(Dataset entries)
+++

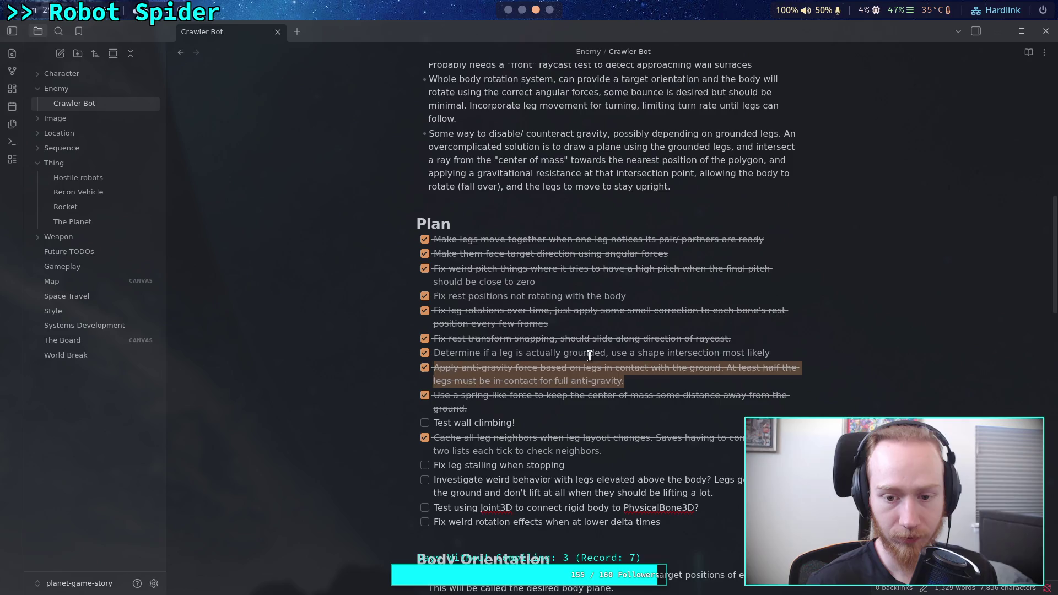
Step: Check off 'Apply anti-gravity…' and 'Test wall climbing!' in the Plan list, then go to the terminal
left_click(425, 369)
left_click(424, 422)
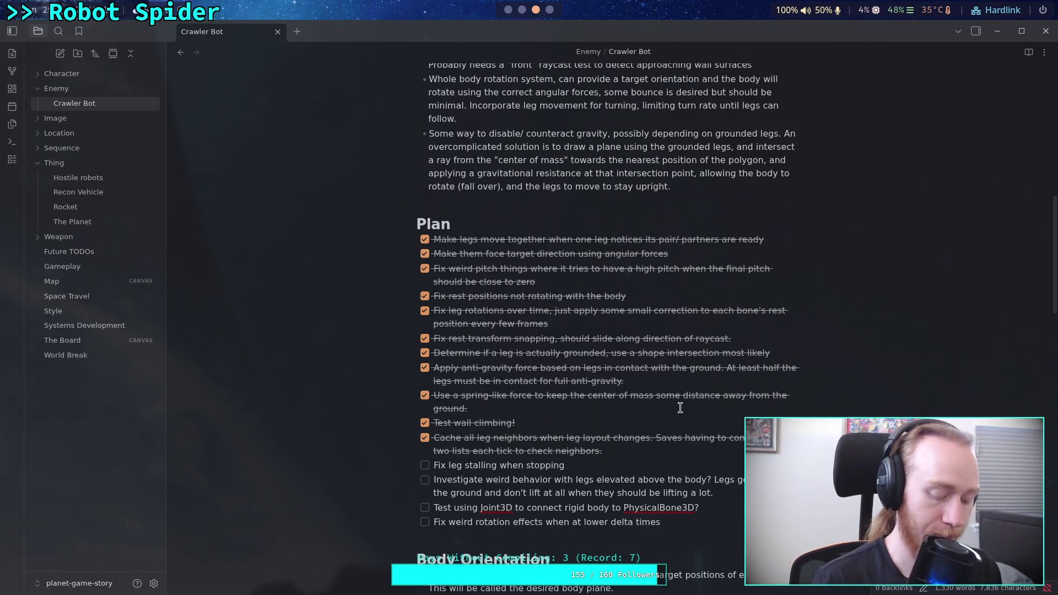
left_click(522, 9)
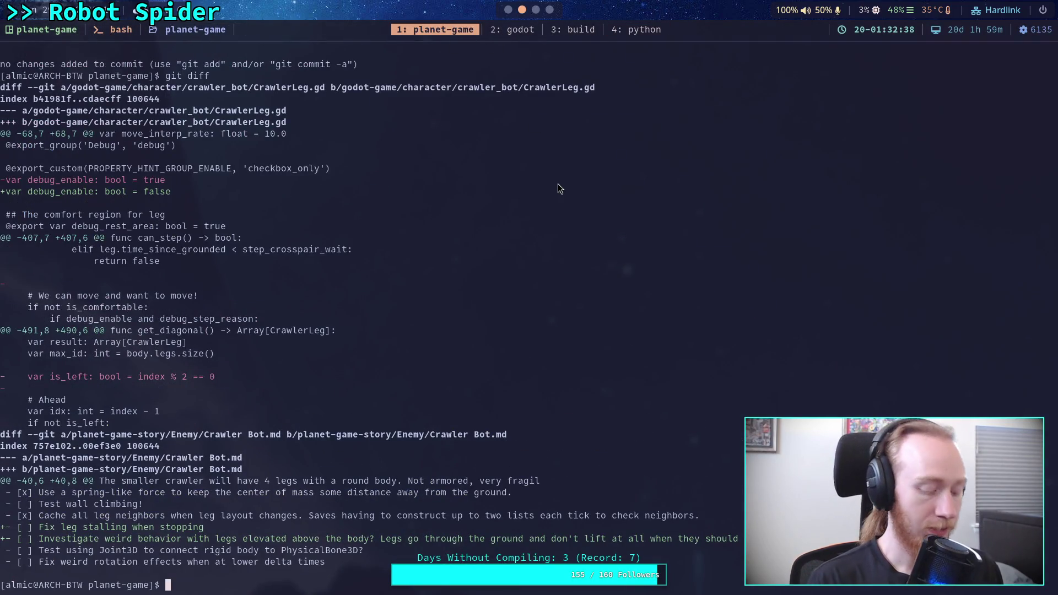
Step: Run git status to list the five modified files, including CrawlerCharacter.gd and CrawlerLeg.gd
type("git status")
key("Return")
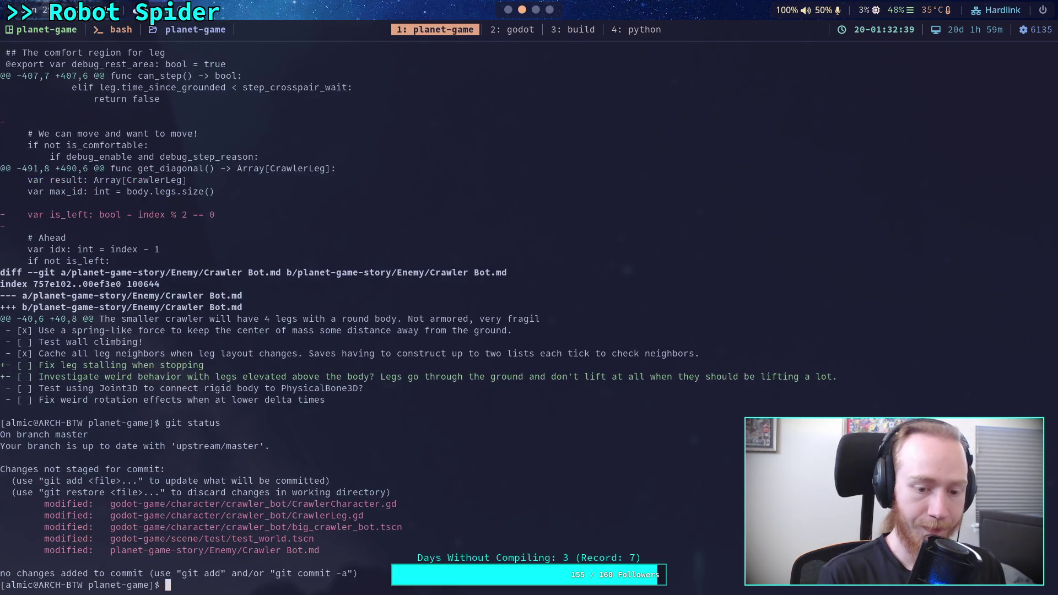
type("git")
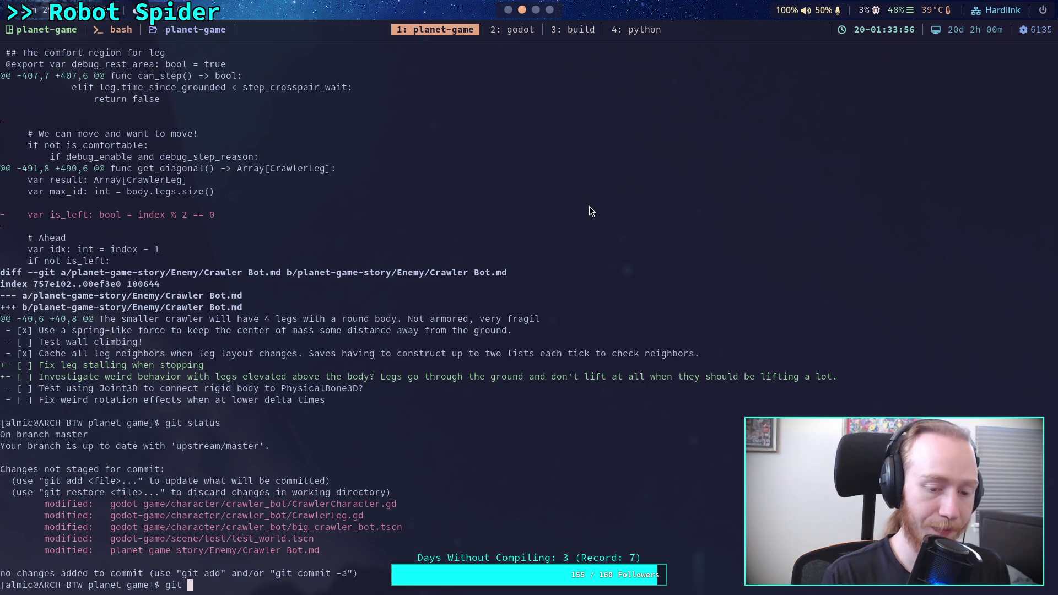
Step: Run git diff and scroll from the CrawlerCharacter.gd changes into the CrawlerLeg.gd hunks
type("diff")
key("Return")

+++

Assigned task: All lines from the one with "Step: Run git diff" through the final line above are to be quoted exactly; quote no other line.

Response for this exercise:
Step: Run git diff and scroll from the CrawlerCharacter.gd changes into the CrawlerLeg.gd hunks
type("diff")
key("Return")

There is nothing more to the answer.